Q.10 Is it vital to get exposure and target the right readers for your writing? Tell us about your marketing campaign?
I am still struggling with marketing. Social media is saturated with authors, and I feel like I get lost among the throng of reels. For now, I am changing up my strategy and attending local craft fairs. High schools especially, since those are my target audience. So far, I have nearly sold out of all my books every time.

Q.11 If you could be a member of any fantasy race, which would you choose and why?
A wood nymph, possibly. To be honest, I am not super excited about elves and dragons and such. Don’t get me wrong, I LOVE LOTR. But I like to keep my fantasy more realistic, like living in a medieval time with a dash of magic here and there. However, I am planning on one of my books having a selkie as a main character.

Q.12 If you could invite one character to dinner from your book, who would it be and why?
Easy. That would have to be Ropert Saded from my series. He is a foodie, especially for desserts and pastries. He is also the comic relief of my books. What better company to have?

Q.13 What three things can a reader expect from your books?
A. 1. Mystery and suspense
2. Heartache
3. and a heartthrob of a love interest.

Q.14 Among all the supporting characters in your books, who is dear to you and why?
I have to say that Ropert is my favorite. Ikane is a close second, but the books wouldn’t be the same without Ropert. He is my main character's best friend. They were raised together in the army, becoming brother and sister. He’s loyal, witty, thoughtful, and always hungry.

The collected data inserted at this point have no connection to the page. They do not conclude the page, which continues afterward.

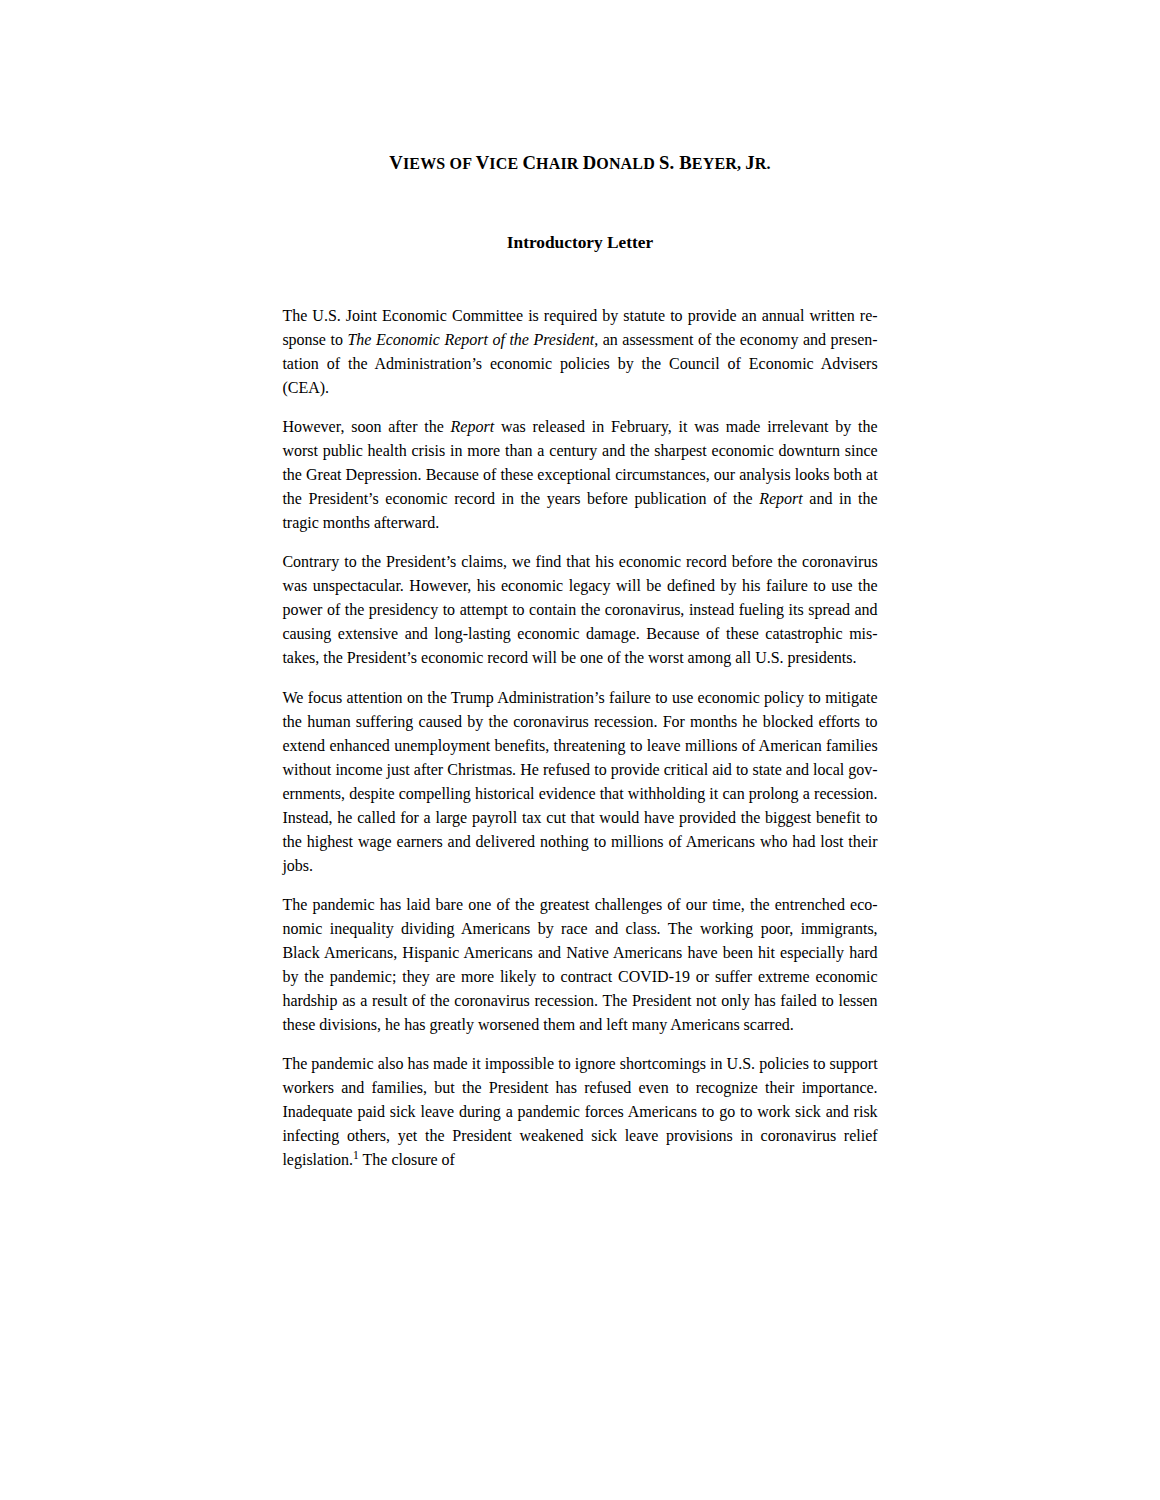VIEWS OF VICE CHAIR DONALD S. BEYER, JR.
Introductory Letter
The U.S. Joint Economic Committee is required by statute to provide an annual written response to The Economic Report of the President, an assessment of the economy and presentation of the Administration’s economic policies by the Council of Economic Advisers (CEA).
However, soon after the Report was released in February, it was made irrelevant by the worst public health crisis in more than a century and the sharpest economic downturn since the Great Depression. Because of these exceptional circumstances, our analysis looks both at the President’s economic record in the years before publication of the Report and in the tragic months afterward.
Contrary to the President’s claims, we find that his economic record before the coronavirus was unspectacular. However, his economic legacy will be defined by his failure to use the power of the presidency to attempt to contain the coronavirus, instead fueling its spread and causing extensive and long-lasting economic damage. Because of these catastrophic mistakes, the President’s economic record will be one of the worst among all U.S. presidents.
We focus attention on the Trump Administration’s failure to use economic policy to mitigate the human suffering caused by the coronavirus recession. For months he blocked efforts to extend enhanced unemployment benefits, threatening to leave millions of American families without income just after Christmas. He refused to provide critical aid to state and local governments, despite compelling historical evidence that withholding it can prolong a recession. Instead, he called for a large payroll tax cut that would have provided the biggest benefit to the highest wage earners and delivered nothing to millions of Americans who had lost their jobs.
The pandemic has laid bare one of the greatest challenges of our time, the entrenched economic inequality dividing Americans by race and class. The working poor, immigrants, Black Americans, Hispanic Americans and Native Americans have been hit especially hard by the pandemic; they are more likely to contract COVID-19 or suffer extreme economic hardship as a result of the coronavirus recession. The President not only has failed to lessen these divisions, he has greatly worsened them and left many Americans scarred.
The pandemic also has made it impossible to ignore shortcomings in U.S. policies to support workers and families, but the President has refused even to recognize their importance. Inadequate paid sick leave during a pandemic forces Americans to go to work sick and risk infecting others, yet the President weakened sick leave provisions in coronavirus relief legislation.1 The closure of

Q.15 Who designed your book cover? How do you select them?
Oh… this may be another thing that people don’t know about me. I designed the covers. I am an artist as well as an author. I feel very fortunate in this manner. I know it can be grueling for authors to find the right cover designer. Kudos to them!

Q.16 How do you select the names of your characters?
Most of the time, it’s just what rolls off the tongue. As for my main character, Keatep, I hate it. Mostly because the more I say it, the more Egyptian it sounds, which is not the feel I was going for. But it’s too late to change it now. It’s hard for people to pronounce correctly. It’s Keah-tep. She goes by Kea. (Keah). But people keep calling her Kiia. If I could change it, I would call her Keanna. She would still have her nickname of Kea.

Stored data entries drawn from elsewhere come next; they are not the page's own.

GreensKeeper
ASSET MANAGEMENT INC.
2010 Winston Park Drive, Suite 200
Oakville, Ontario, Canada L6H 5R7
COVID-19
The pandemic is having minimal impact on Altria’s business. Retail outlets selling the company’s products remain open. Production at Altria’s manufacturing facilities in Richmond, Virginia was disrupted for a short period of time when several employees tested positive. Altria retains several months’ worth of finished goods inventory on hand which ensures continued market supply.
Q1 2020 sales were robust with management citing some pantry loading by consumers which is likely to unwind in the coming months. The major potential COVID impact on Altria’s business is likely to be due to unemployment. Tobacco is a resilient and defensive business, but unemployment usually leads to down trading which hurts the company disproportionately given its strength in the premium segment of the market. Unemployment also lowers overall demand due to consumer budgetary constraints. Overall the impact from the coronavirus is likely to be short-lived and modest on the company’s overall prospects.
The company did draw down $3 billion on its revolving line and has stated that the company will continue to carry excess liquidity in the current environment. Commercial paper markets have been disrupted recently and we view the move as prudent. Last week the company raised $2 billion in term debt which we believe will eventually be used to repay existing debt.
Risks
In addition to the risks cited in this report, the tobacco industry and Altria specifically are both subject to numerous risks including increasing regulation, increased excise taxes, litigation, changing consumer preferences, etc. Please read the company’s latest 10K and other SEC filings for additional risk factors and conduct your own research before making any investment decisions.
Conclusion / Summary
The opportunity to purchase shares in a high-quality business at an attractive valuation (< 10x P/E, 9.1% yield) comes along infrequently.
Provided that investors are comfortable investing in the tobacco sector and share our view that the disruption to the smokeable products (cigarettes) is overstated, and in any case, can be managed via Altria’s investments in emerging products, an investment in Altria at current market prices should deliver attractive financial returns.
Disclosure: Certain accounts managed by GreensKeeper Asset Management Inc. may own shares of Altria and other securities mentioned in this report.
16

Q.17 Do you read your book reviews? How do you deal with good or bad ones?
I don’t read them all the time, but yes, I do. For one, it helps when I can pull a quote from someone’s review for marketing purposes. As for the bad reviews, I welcome them. For one, it shows that people who have read my books are not biased. 

And second, I learned that audiobook narrators look at your reviews before accepting the job for the same reason. And third, I want to get better at my craft. I can’t do that without knowing what I did wrong. Of course, I don’t want a lot of bad reviews. As of right now, I haven’t had too many bad ones.

Q.18 How many books have you written? Which one is your favorite?
I have four published right now. But if you include all the notebooks and forgotten documents on my computer, I’d say I have over twenty. My favorite is the published one.

Q.19 Are there any new books or authors in science fiction or fantasy (or both!) you are excited about? What are you reading right now?
Oh! I am so excited for the next installment of Brandon Sanderson’s Skyward series. My kids and I absolutely love them. We just started reading Alcatraz and the Evil Librarians together. My gosh. It is hilarious.

Q.20 Share the experience of your writing journey so far?
It has been hard. Writing is not easy. There is a craft to it. I have left a trail of doubt, blood, sweat, and tears in my wake. But I have also felt so much joy and accomplishment. I keep reminding myself that I am a published author! It has been a dream since I was fifteen. I have made mistakes, lots of them. But learn from every one of them, and things are getting easier. One of my favorite quotes is, “You only fail if you give up.”